WHAT YOU HAVE TO DO
Only the lines from the beginning of the entries through the one with "13. And now" should be written out, please, exactly and without any pictures.

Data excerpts
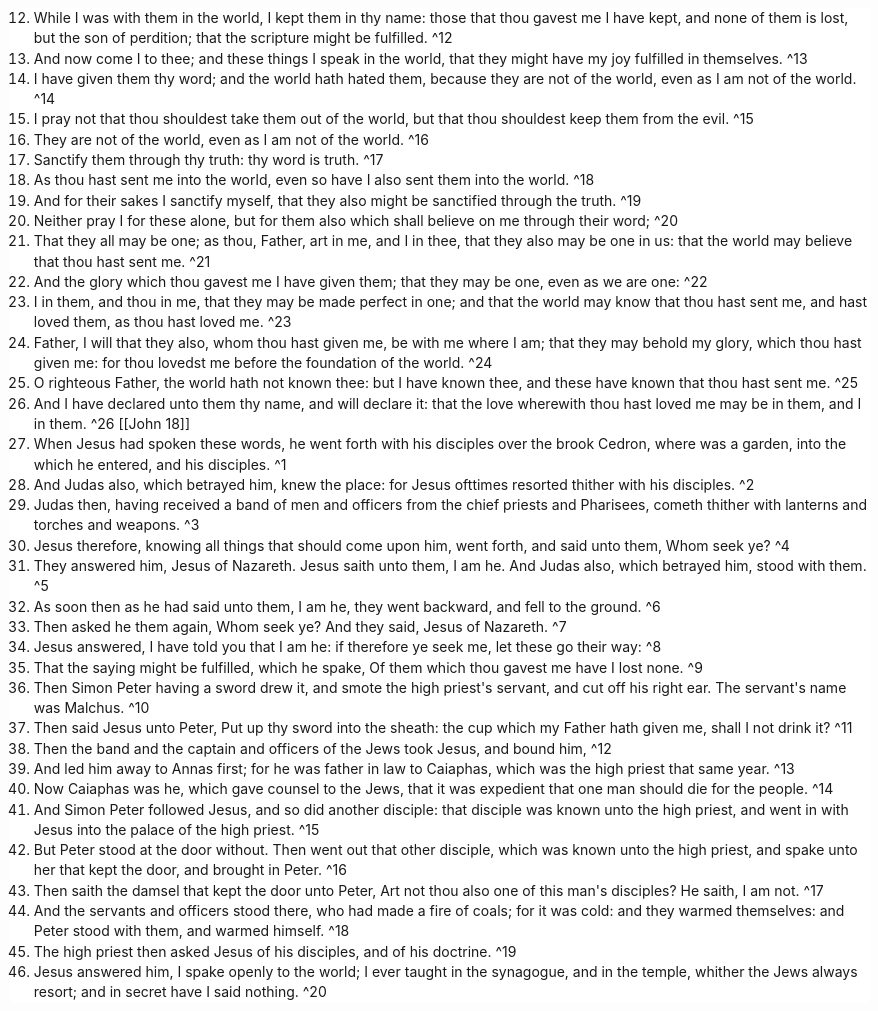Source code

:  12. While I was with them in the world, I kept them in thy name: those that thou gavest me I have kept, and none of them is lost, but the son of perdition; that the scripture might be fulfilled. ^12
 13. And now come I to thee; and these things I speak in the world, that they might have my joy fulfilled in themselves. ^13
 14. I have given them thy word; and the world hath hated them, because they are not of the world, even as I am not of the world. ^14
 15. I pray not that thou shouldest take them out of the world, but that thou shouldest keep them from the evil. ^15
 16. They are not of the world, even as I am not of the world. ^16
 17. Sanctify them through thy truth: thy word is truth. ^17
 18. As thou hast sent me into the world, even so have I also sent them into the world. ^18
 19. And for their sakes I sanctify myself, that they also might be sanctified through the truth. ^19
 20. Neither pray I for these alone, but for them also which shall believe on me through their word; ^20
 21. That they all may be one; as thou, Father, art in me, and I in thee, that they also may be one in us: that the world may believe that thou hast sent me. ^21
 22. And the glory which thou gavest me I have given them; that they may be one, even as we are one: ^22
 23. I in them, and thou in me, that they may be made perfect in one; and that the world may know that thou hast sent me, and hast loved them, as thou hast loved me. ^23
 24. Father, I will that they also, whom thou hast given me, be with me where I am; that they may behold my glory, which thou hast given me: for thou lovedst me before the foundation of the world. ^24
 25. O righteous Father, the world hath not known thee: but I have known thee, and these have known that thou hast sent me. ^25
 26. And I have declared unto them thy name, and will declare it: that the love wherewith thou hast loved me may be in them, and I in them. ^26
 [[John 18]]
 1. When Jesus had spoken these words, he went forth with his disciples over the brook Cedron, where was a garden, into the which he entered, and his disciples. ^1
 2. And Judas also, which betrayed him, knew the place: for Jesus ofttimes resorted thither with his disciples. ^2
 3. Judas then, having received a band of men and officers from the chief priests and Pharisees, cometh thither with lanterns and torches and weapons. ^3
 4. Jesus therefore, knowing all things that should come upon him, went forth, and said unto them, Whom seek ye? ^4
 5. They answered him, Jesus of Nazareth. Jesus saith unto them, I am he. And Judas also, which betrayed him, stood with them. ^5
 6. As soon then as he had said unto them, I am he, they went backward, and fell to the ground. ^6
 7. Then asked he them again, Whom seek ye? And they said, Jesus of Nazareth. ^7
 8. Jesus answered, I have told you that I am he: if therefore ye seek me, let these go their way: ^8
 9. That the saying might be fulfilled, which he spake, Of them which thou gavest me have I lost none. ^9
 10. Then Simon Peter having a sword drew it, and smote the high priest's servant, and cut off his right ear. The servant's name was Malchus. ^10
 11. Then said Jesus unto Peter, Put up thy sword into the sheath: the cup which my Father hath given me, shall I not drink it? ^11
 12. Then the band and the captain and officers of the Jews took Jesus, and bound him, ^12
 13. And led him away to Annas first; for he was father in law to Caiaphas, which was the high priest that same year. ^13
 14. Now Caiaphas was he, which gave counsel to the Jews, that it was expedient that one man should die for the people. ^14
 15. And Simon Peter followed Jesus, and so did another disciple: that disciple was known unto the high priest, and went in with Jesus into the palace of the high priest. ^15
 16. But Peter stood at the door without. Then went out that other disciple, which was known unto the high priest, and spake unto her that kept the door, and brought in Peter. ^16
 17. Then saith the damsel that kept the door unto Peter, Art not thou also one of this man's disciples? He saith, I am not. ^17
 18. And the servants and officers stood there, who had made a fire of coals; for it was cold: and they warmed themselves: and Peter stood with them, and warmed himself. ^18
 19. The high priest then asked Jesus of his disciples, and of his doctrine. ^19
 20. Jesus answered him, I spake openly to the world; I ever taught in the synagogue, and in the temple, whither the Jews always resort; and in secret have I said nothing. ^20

REPLY
Source code

:  12. While I was with them in the world, I kept them in thy name: those that thou gavest me I have kept, and none of them is lost, but the son of perdition; that the scripture might be fulfilled. ^12
 13. And now come I to thee; and these things I speak in the world, that they might have my joy fulfilled in themselves. ^13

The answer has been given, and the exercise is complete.